Jordan Peterson and Conrad Black took aim at Bill C-11 – the Liberal government’s online censorship legislation – Tuesday at the third History of Civil Liberties discussion hosted by The Democracy Fund.

Peterson also warned the audience about the rise of artificial intelligence (AI) and its power to change the course of world history in the near future.

On Bill C-11, which could compel social media companies to promote government-determined Canadian content, Black asked Peterson what his advice would be for Canadians to preserve our freedom of expression on the internet. 

“I think we have a blessing in disguise in the Liberal government because they’re too incompetent to be as tyrannical as they want to be,” Peterson began.

“The other thing that will happen is that anyone who has a creative bone in their body once they’re subject to the kind of limitations that the Trudeau government is trying to put on content providers – which is anyone by the way – all those creative people will just leave.”

Peterson continued, “for the typical Canadian, this legislation will really affect them. It will be a priori censoring. The government wants to have control over the search engine strategies. That’s everything, that’s the gateway into the world of information itself. It’s not good!” 

Speaking to True North, AIR Creators Ecosystem spokesperson Nina Peleshenko echoed Peterson’s comments, saying that one of the challenges Canadian content creators will experience is the outflow of talent to other countries caused by the changes Bill C-11 seeks to implement. 

On AI, Peterson warned the crowd of the “head-spinning” power that it will have over society.

“There are things coming down the pipeline with the artificial intelligence stuff that will make your head spin within the next year,” Peterson said. “Giants are going to walk the earth once more and we are going to live through that…maybe.

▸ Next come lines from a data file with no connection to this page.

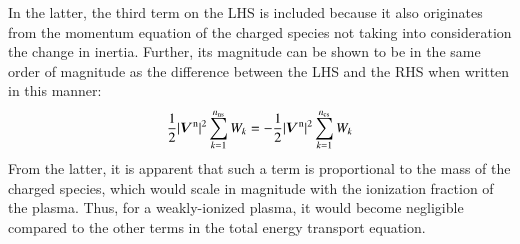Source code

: \documentclass{warpdoc}
\newcommand{\nns}{{n_{\rm ns}}}
\newcommand{\ncs}{{n_{\rm cs}}}
\renewcommand{\vec}[1]{\bm{#1}}
\begin{document}
%
In the latter, the third term on the LHS is included because it also originates from the momentum equation of the charged species not taking into consideration the change in inertia. Further, its magnitude can be shown to be in the same order of magnitude as the difference between the LHS and the RHS when written in this manner:
%
\begin{equation}
\frac{1}{2}|\vec{V}^{\rm n}|^2 \sum_{k=1}^\nns W_k =
-\frac{1}{2}|\vec{V}^{\rm n}|^2 \sum_{k=1}^\ncs W_k
\end{equation}
%   
From the latter, it is apparent that such a term is proportional to the mass of the charged species, which would scale in magnitude with the ionization fraction of the plasma. Thus, for a weakly-ionized plasma, it would become negligible compared to the other terms in the total energy transport equation. 
\end{document}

Peterson spoke about a new AI product called ChatGPT, which can instantly produce long-form text, equations, codes and scientific formulas when prompted by a human user.

Peterson told the crowd that he prompted ChatGPT to write him an essay that would be the 13th rule for his book Beyond Order written in a style that combines the King James Bible with the Tao Te Ching. 

“It was written in about 3 seconds, 4 pages long and it isn’t obvious to me for better or worse that I would be able to tell that I didn’t write it,” Peterson told the stunned crowd.

On the state of Canada’s economy, Peterson and Black lamented the reality that Canadians make 40% less on average of what Americans make. “That’s quite the catastrophe,” Peterson said.

“And 30% less than the Republic of Ireland,” Black added. “When I first went there 60 years ago it was a very poor country and it had no resources. It’s scandalous.”

Peterson then predicted, “we can certainly do worse and we absolutely will.”

“It wouldn’t surprise me at all if within five years we’re at 40% of the US,” Peterson said.

Black concluded by that same time Canada would be passed economically by South Korea, Israel and the Czech Republic.

Peterson – a former University of Toronto professor – also slammed the state of higher education in the West, focusing particularly on the fall of the sciences to the woke movement.

“I don’t think there’s a lot of hope for universities. If you can subvert the entire grant process in Canada to an ideology that purports to claim on moral grounds that the way you should rank scientists is by their skin colour or their gender, there’s no bottom to how corrupt and perverse they can become. So I’m not particularly optimistic on that front. It’s pretty bloody appalling.”

This was the third History of Civil Liberties event hosted by The Democracy Fund this year. The previous two events featured Conrad Black and National Post columnist Rex Murphy.